I have lived through all the major Mac processor transitions. Makes me feel old. First it was the Motorola 680×0 series, followed by the PowerPC and, by 2006, Intel.
Overall, the last one went pretty well. There was a way to run PowerPC software for a few years, courtesy of something called Rosetta. It was pretty decent from a performance standpoint, unlike the 680×0 emulator, which suddenly put you a couple of generations behind in terms of how well the apps ran until they went PowerPC. But until the new apps arrived, the all-new RISC architecture didn’t seem so impressive.
So is Apple planning yet another processor switchover? Well, consider how Apple has managed to deliver its A-series processors with huge performance boosts every year, very noticeable with most apps.
Compare that to new Intel processor families that might be measurably more powerful than the previous generation, but the performance advantages are often barely noticeable without a scorecard. Apple’s advantage was to create an ARM-based processor family that took direct advantage of iOS. It wasn’t bogged down with legacy support for things that never existed on an Apple platform, making for more efficiency.
So does Apple have a Mac on ARM in its future? Microsoft tried Windows RT (on ARM) without a whole lot of success, but perhaps its second try will fare better.
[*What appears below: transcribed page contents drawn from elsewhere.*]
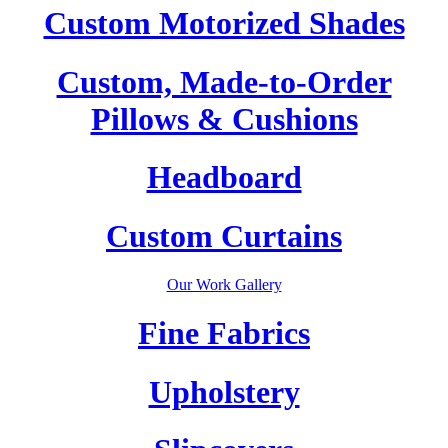
Custom Motorized Shades
Custom, Made-to-Order
Pillows & Cushions
Headboard
Custom Curtains
Our Work Gallery
Fine Fabrics
Upholstery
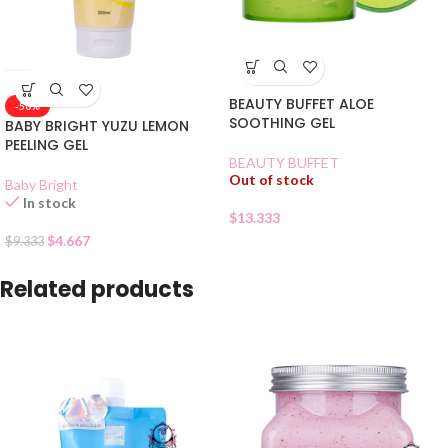
BEAUTY BUFFET ALOE
-50%
SOOTHING GEL
BABY BRIGHT YUZU LEMON
PEELING GEL
BEAUTY BUFFET
Out of stock
Baby Bright
In stock
$
13.333
$
4.667
$
9.333
Related products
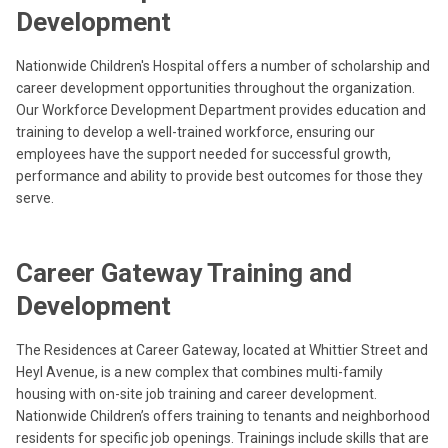
Development
Nationwide Children's Hospital offers a number of scholarship and
career development opportunities throughout the organization.
Our Workforce Development Department provides education and
training to develop a well-trained workforce, ensuring our
employees have the support needed for successful growth,
performance and ability to provide best outcomes for those they
serve.
Career Gateway Training and
Development
The Residences at Career Gateway, located at Whittier Street and
Heyl Avenue, is a new complex that combines multi-family
housing with on-site job training and career development.
Nationwide Children’s offers training to tenants and neighborhood
residents for specific job openings. Trainings include skills that are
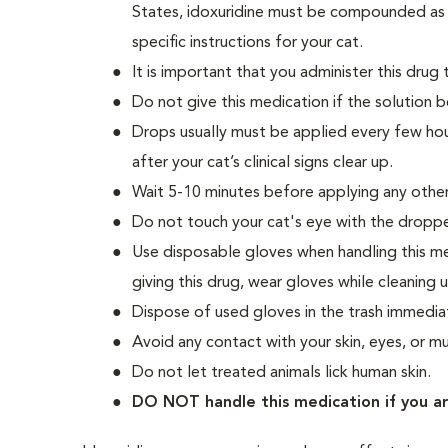
States, idoxuridine must be compounded as it 
specific instructions for your cat.
It is important that you administer this drug
Do not give this medication if the solution 
Drops usually must be applied every few hour
after your cat’s clinical signs clear up.
Wait 5-10 minutes before applying any other
Do not touch your cat's eye with the dropper
Use disposable gloves when handling this med
giving this drug, wear gloves while cleaning 
Dispose of used gloves in the trash immediat
Avoid any contact with your skin, eyes, or
Do not let treated animals lick human skin.
DO NOT handle this medication if you a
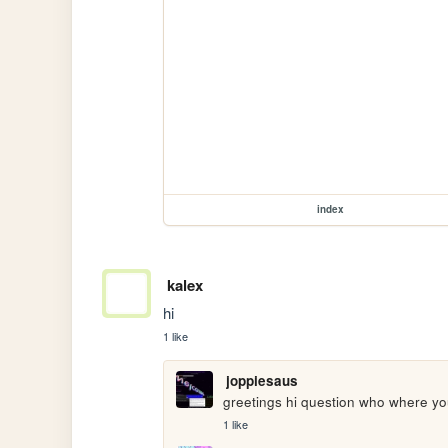
index
kalex
hi
1 like
joppiesaus
greetings hi question who where yo
1 like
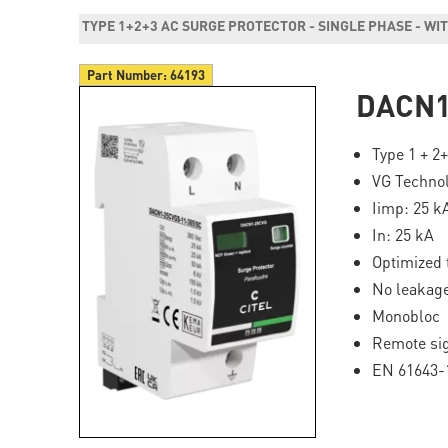
TYPE 1+2+3 AC SURGE PROTECTOR - SINGLE PHASE - W
Part Number:
64193
DACN1
Type 1 + 2
VG Techno
Iimp: 25 k
In: 25 kA
Optimized 
No leakage
Monobloc
Remote si
EN 61643-1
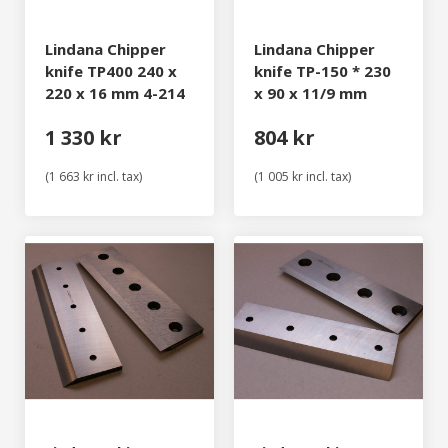
Lindana Chipper
Lindana Chipper
knife TP400 240 x
knife TP-150 * 230
220 x 16 mm 4-214
x 90 x 11/9 mm
1 330 kr
804 kr
(1 663 kr incl. tax)
(1 005 kr incl. tax)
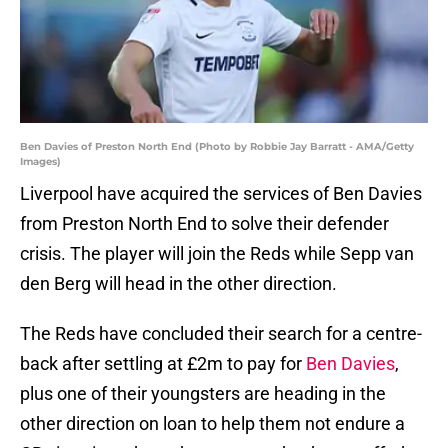
Ben Davies of Preston North End (Photo by Robbie Jay Barratt - AMA/Getty
Images)
Liverpool have acquired the services of Ben Davies
from Preston North End to solve their defender
crisis. The player will join the Reds while Sepp van
den Berg will head in the other direction.
The Reds have concluded their search for a centre-
back after settling at £2m to pay for
Ben Davies
,
plus one of their youngsters are heading in the
other direction on loan to help them not endure a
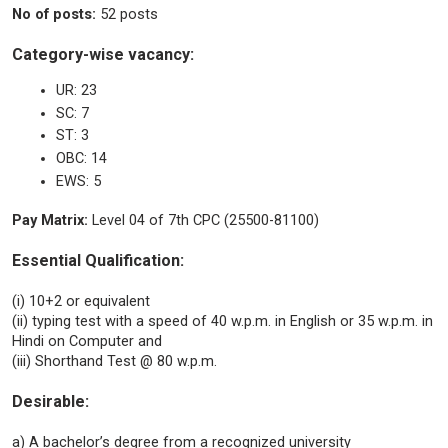
No of posts:
52 posts
Category-wise vacancy:
UR: 23
SC: 7
ST: 3
OBC: 14
EWS: 5
Pay Matrix:
Level 04 of 7th CPC (25500-81100)
Essential Qualification:
(i) 10+2 or equivalent
(ii) typing test with a speed of 40 w.p.m. in English or 35 w.p.m. in
Hindi on Computer and
(iii) Shorthand Test @ 80 w.p.m.
Desirable:
a) A bachelor’s degree from a recognized university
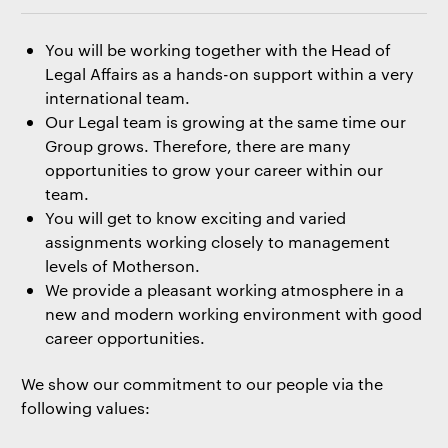
You will be working together with the Head of
Legal Affairs as a hands-on support within a very
international team.
Our Legal team is growing at the same time our
Group grows. Therefore, there are many
opportunities to grow your career within our
team.
You will get to know exciting and varied
assignments working closely to management
levels of Motherson.
We provide a pleasant working atmosphere in a
new and modern working environment with good
career opportunities.
We show our commitment to our people via the
following values:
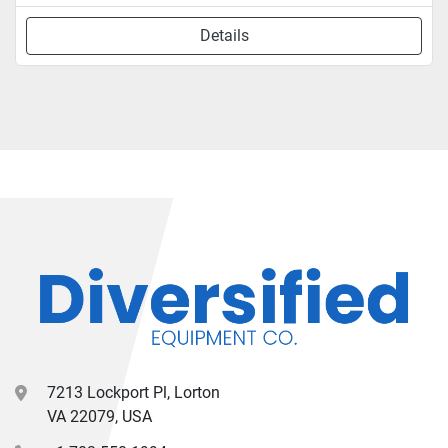
Details
7213 Lockport Pl, Lorton
VA 22079, USA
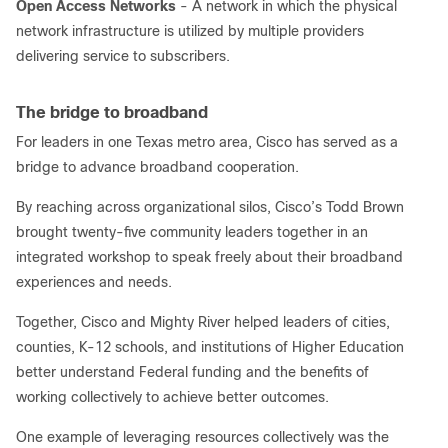
Open Access Networks
- A network in which the physical
network infrastructure is utilized by multiple providers
delivering service to subscribers.
The bridge to broadband
For leaders in one Texas metro area, Cisco has served as a
bridge to advance broadband cooperation.
By reaching across organizational silos, Cisco’s Todd Brown
brought twenty-five community leaders together in an
integrated workshop to speak freely about their broadband
experiences and needs.
Together, Cisco and Mighty River helped leaders of cities,
counties, K-12 schools, and institutions of Higher Education
better understand Federal funding and the benefits of
working collectively to achieve better outcomes.
One example of leveraging resources collectively was the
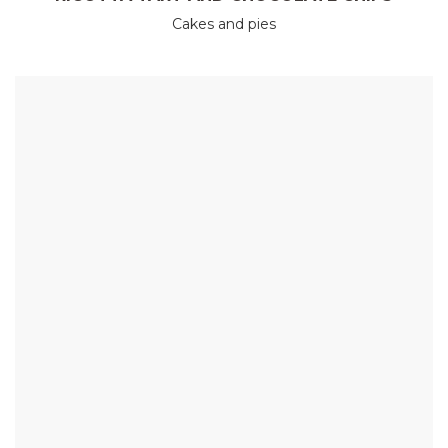
Cakes and pies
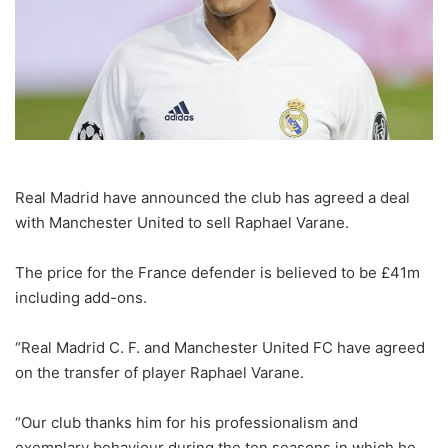
Real Madrid have announced the club has agreed a deal
with Manchester United to sell Raphael Varane.
The price for the France defender is believed to be £41m
including add-ons.
“Real Madrid C. F. and Manchester United FC have agreed
on the transfer of player Raphael Varane.
“Our club thanks him for his professionalism and
exemplary behaviour during the ten seasons in which he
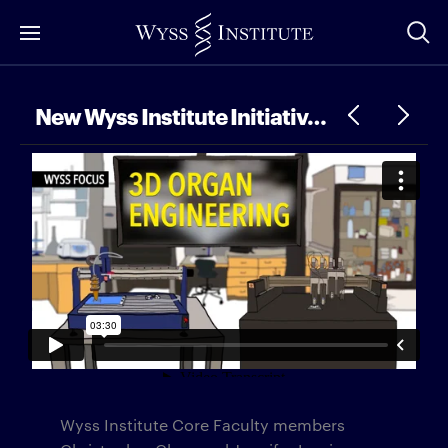
Skip
to
Main
Content
New Wyss Institute Initiative – 3D Organ Engineering
Wyss Institute Core Faculty members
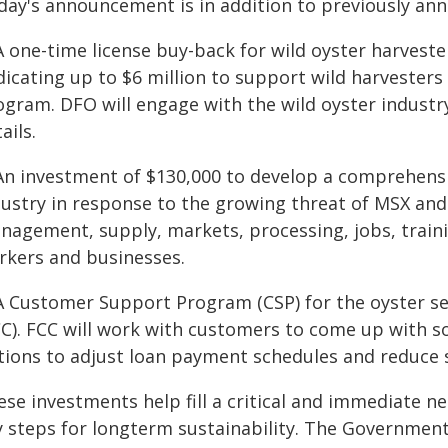
day's announcement is in addition to previously ann
A one-time license buy-back for wild oyster harvest
icating up to $6 million to support wild harvesters
ogram. DFO will engage with the wild oyster industr
ails.
 An investment of $130,000 to develop a comprehensi
dustry in response to the growing threat of MSX an
nagement, supply, markets, processing, jobs, trainin
rkers and businesses.
 A Customer Support Program (CSP) for the oyster s
C). FCC will work with customers to come up with so
tions to adjust loan payment schedules and reduce s
ese investments help fill a critical and immediate n
y steps for longterm sustainability. The Governmen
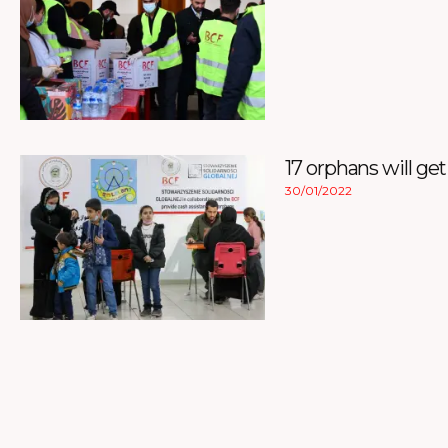
17 orphans will get
30/01/2022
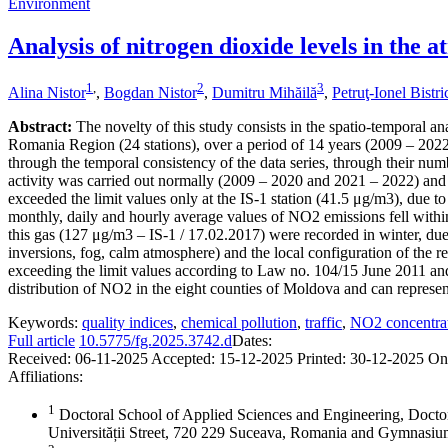
Environment
Analysis of nitrogen dioxide levels in the
1
,
2
3
Alina Nistor
,
Bogdan Nistor
,
Dumitru Mihăilă
,
Petruţ-Ionel Bistr
Abstract:
The novelty of this study consists in the spatio-temporal an
Romania Region (24 stations), over a period of 14 years (2009 – 2022),
through the temporal consistency of the data series, through their numb
activity was carried out normally (2009 – 2020 and 2021 – 2022) and 
exceeded the limit values only at the IS-1 station (41.5 μg/m3), due to
monthly, daily and hourly average values of NO2 emissions fell within
this gas (127 μg/m3 – IS-1 / 17.02.2017) were recorded in winter, due 
inversions, fog, calm atmosphere) and the local configuration of the re
exceeding the limit values according to Law no. 104/15 June 2011 and
distribution of NO2 in the eight counties of Moldova and can represent 
Keywords:
quality indices
,
chemical pollution
,
traffic
,
NO2 concentra
Full article
10.5775/fg.2025.3742.d
Dates:
Received:
06-11-2025
Accepted:
15-12-2025
Printed:
30-12-2025
On
Affiliations:
1
Doctoral School of Applied Sciences and Engineering, Docto
Universității Street, 720 229 Suceava, Romania and Gymnas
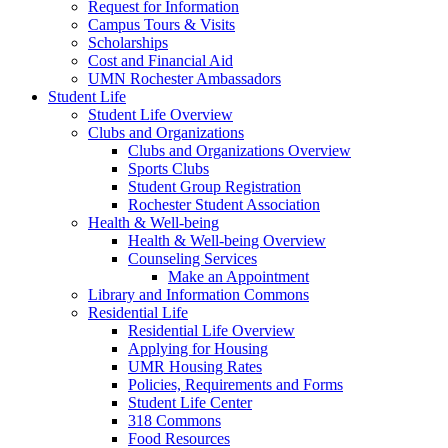
Request for Information
Campus Tours & Visits
Scholarships
Cost and Financial Aid
UMN Rochester Ambassadors
Student Life
Student Life Overview
Clubs and Organizations
Clubs and Organizations Overview
Sports Clubs
Student Group Registration
Rochester Student Association
Health & Well-being
Health & Well-being Overview
Counseling Services
Make an Appointment
Library and Information Commons
Residential Life
Residential Life Overview
Applying for Housing
UMR Housing Rates
Policies, Requirements and Forms
Student Life Center
318 Commons
Food Resources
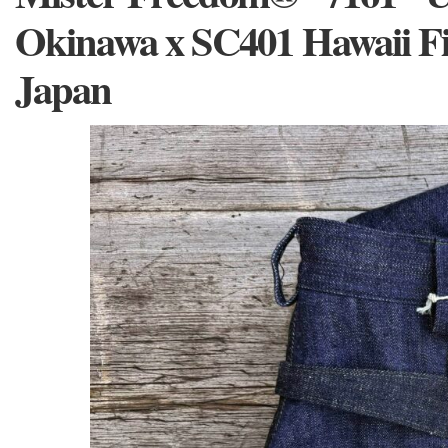
Okinawa x SC401 Hawaii F
Japan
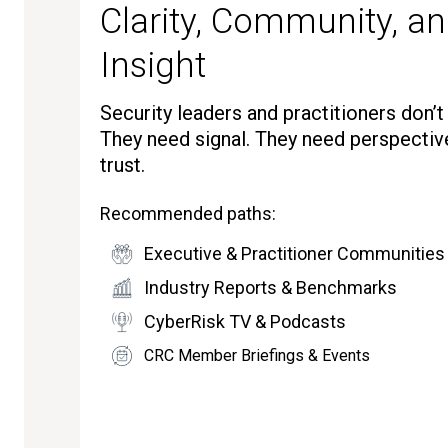
Clarity, Community, an
Insight
Security leaders and practitioners don’
They need signal. They need perspectiv
trust.
Recommended paths:
Executive & Practitioner Communities
Industry Reports & Benchmarks
CyberRisk TV & Podcasts
CRC Member Briefings & Events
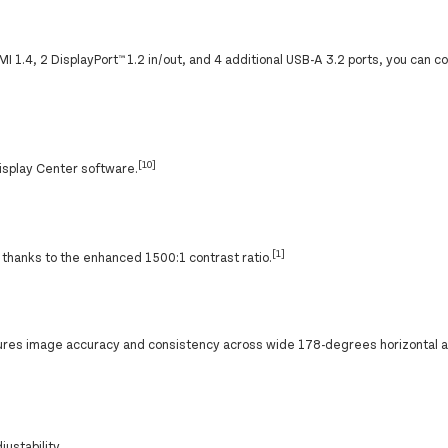
 1.4, 2 DisplayPort™ 1.2 in/out, and 4 additional USB-A 3.2 ports, you can 
[10]
Display Center software.
[1]
s thanks to the enhanced 1500:1 contrast ratio.
ures image accuracy and consistency across wide 178-degrees horizontal a
ustability.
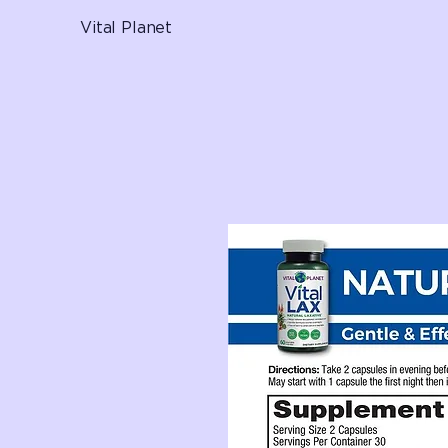
Vital Planet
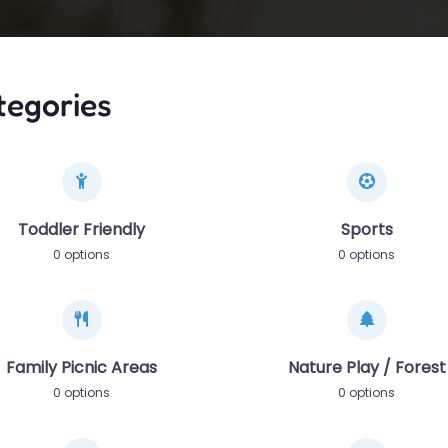
tegories
Toddler Friendly
Sports
0 options
0 options
Family Picnic Areas
Nature Play / Forest
0 options
0 options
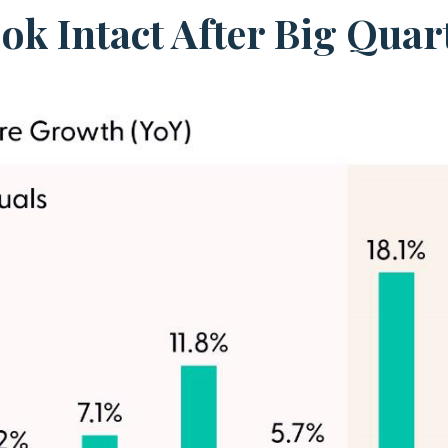
k Intact After Big Quart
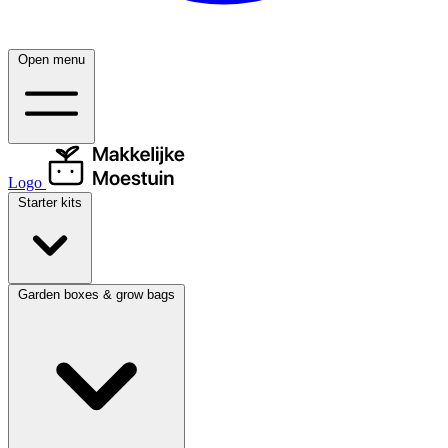
Open menu
Logo
Starter kits
Garden boxes & grow bags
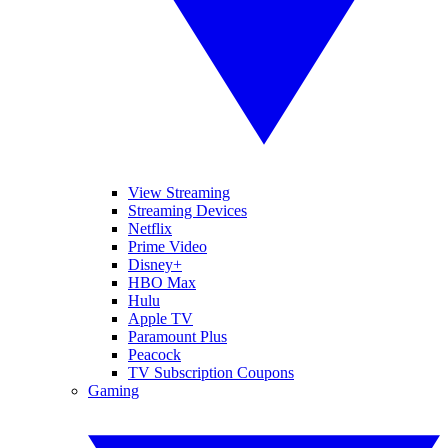
View Streaming
Streaming Devices
Netflix
Prime Video
Disney+
HBO Max
Hulu
Apple TV
Paramount Plus
Peacock
TV Subscription Coupons
Gaming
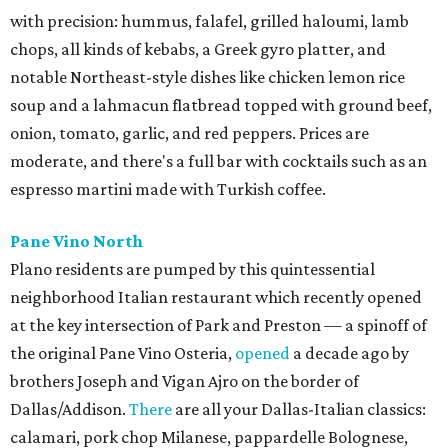
with precision: hummus, falafel, grilled haloumi, lamb
chops, all kinds of kebabs, a Greek gyro platter, and
notable Northeast-style dishes like chicken lemon rice
soup and a lahmacun flatbread topped with ground beef,
onion, tomato, garlic, and red peppers. Prices are
moderate, and there's a full bar with cocktails such as an
espresso martini made with Turkish coffee.
Pane Vino North
Plano residents are pumped by this quintessential
neighborhood Italian restaurant which recently opened
at the key intersection of Park and Preston — a spinoff of
the original Pane Vino Osteria,
opened
a decade ago by
brothers Joseph and Vigan Ajro on the border of
Dallas/Addison.
There
are all your Dallas-Italian classics:
calamari, pork chop Milanese, pappardelle Bolognese,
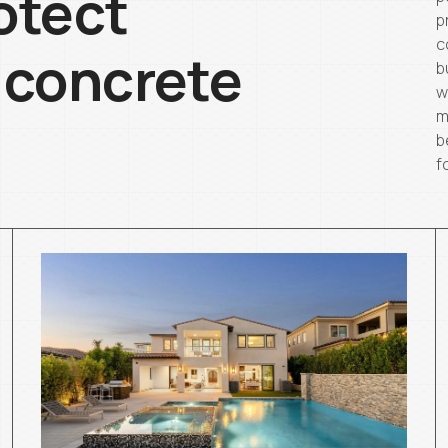
otect
p
c
 concrete
b
w
m
b
f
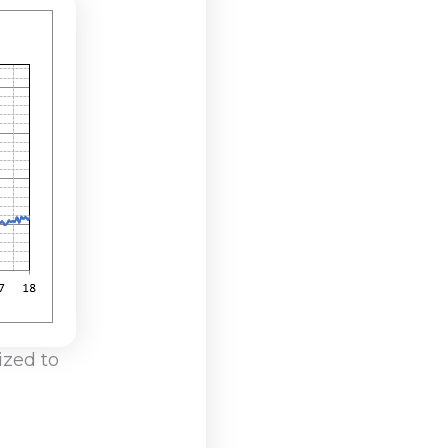
ized to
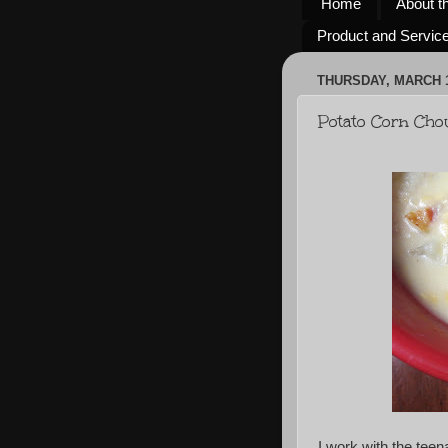
Home
About t
Product and Servic
THURSDAY, MARCH 1
Potato Corn Ch
I work with the tee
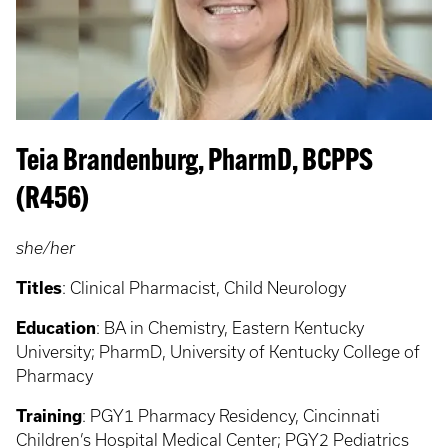
Teia Brandenburg, PharmD, BCPPS
(R456)
she/her
Titles
: Clinical Pharmacist, Child Neurology
Education
: BA in Chemistry, Eastern Kentucky
University; PharmD, University of Kentucky College of
Pharmacy
Training
: PGY1 Pharmacy Residency, Cincinnati
Children’s Hospital Medical Center; PGY2 Pediatrics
Using Apple’s Xcode, it shouldn’t be such a big deal for developers to go with the transition to ARM, and allow developers to build flat binaries for that and Intel. Recent rumors have it that you’ll be able to run iOS apps on Macs, and vice versa, more or less. The Touch Bar on the latest MacBook Pros runs with a second processor on that computer, an A-series system-on-a-chip. A similar scheme is used for low-level functions on the iMac Pro,
So Apple is clearly taking you partway already. How long will it require for a full shift, and should you such a possibility seriously?
It’s a romantic ideal, that Apple has full control of more and more of the parts that make up its hardware. It would also allow the Mac to offer far more differences than just a higher-priced PC in a fancy box.
According to recent reports from reporter Mark Gurman of Bloomberg, the prospective shift may happen beginning in 2020. Take it with a grain of salt for now.
But can an iPhone or iPad chip really power a Mac with equal or better performance than current models? Consider the benchmarks that show Apple’s mobile hardware exceeding the performance of most notebook PCs and coming up real close to the MacBook Pro. No doubt those CPUs are not running full tilt to lower the drain on resources and battery life. What will those benchmarks be if Apple allowed them to run full bore?
What about the chips shipping two years from now? Remember, too, Apple already has control of graphics hardware, so what happens to its existing partners, AMD and NVIDIA? Apple probably wouldn’t care if its taking these steps.
It wasn’t so easy for Apple to persuade developers to adopt PowerPC, but far easier to go to Intel, since there was so much legacy software on the Windows platform. That meant that many developers knew how to optimize their Mac apps for Intel. As I recall, it wasn’t such a difficult move.
But there was one key advantage of Apple going Intel, other than being assured of regular improvements, more or less, in the chips. It was the ability to run Windows natively with Boot Camp, and at pretty good speed with virtual machines courtesy of such apps as Parallels Desktop.
If Boot Camp and virtual machines have to run in emulation on one of these new fangled Macs, how much would performance deteriorate? Or would Apple devise ways to work around this, such as licensing some Intel chip functions using the graphics hardware to reduce the performance bottleneck? I would be loathe to predict how it could be done, but if the ARM chips end up significantly faster than Intel counterparts, maybe most people won’t notice much of a difference.
It wouldn’t take the infamous performance hit of running Windows under emulation the PowerPC. That was just dreadful. I remember opening a document would often take a full minute or two.
Some suggest that Apple, which has often ditched older technologies without apology, might just give up on the concept of running Windows on a Mac. But I suspect lots of users still need that feature. I also suspect that Apple is quite capable of devising a solution that wouldn’t hurt performance in any particularly noticeable way.
But this all needs a reality check. That Apple could make this change doesn’t mean it will. It might very well be that Intel’s existing hardware roadmap is a viable solution, without saddling Apple with the development costs of a new processor transition. But there are good reasons for consistent hardware across its major platforms. If the annual improvements in Apple’s A-series CPUs continue to provide healthy two-digit performance boosts, maybe it will happen after all.
I’m skeptical, but with Apple, never say never, particularly if Intel confronts any serious headwinds in improving its chips going forward.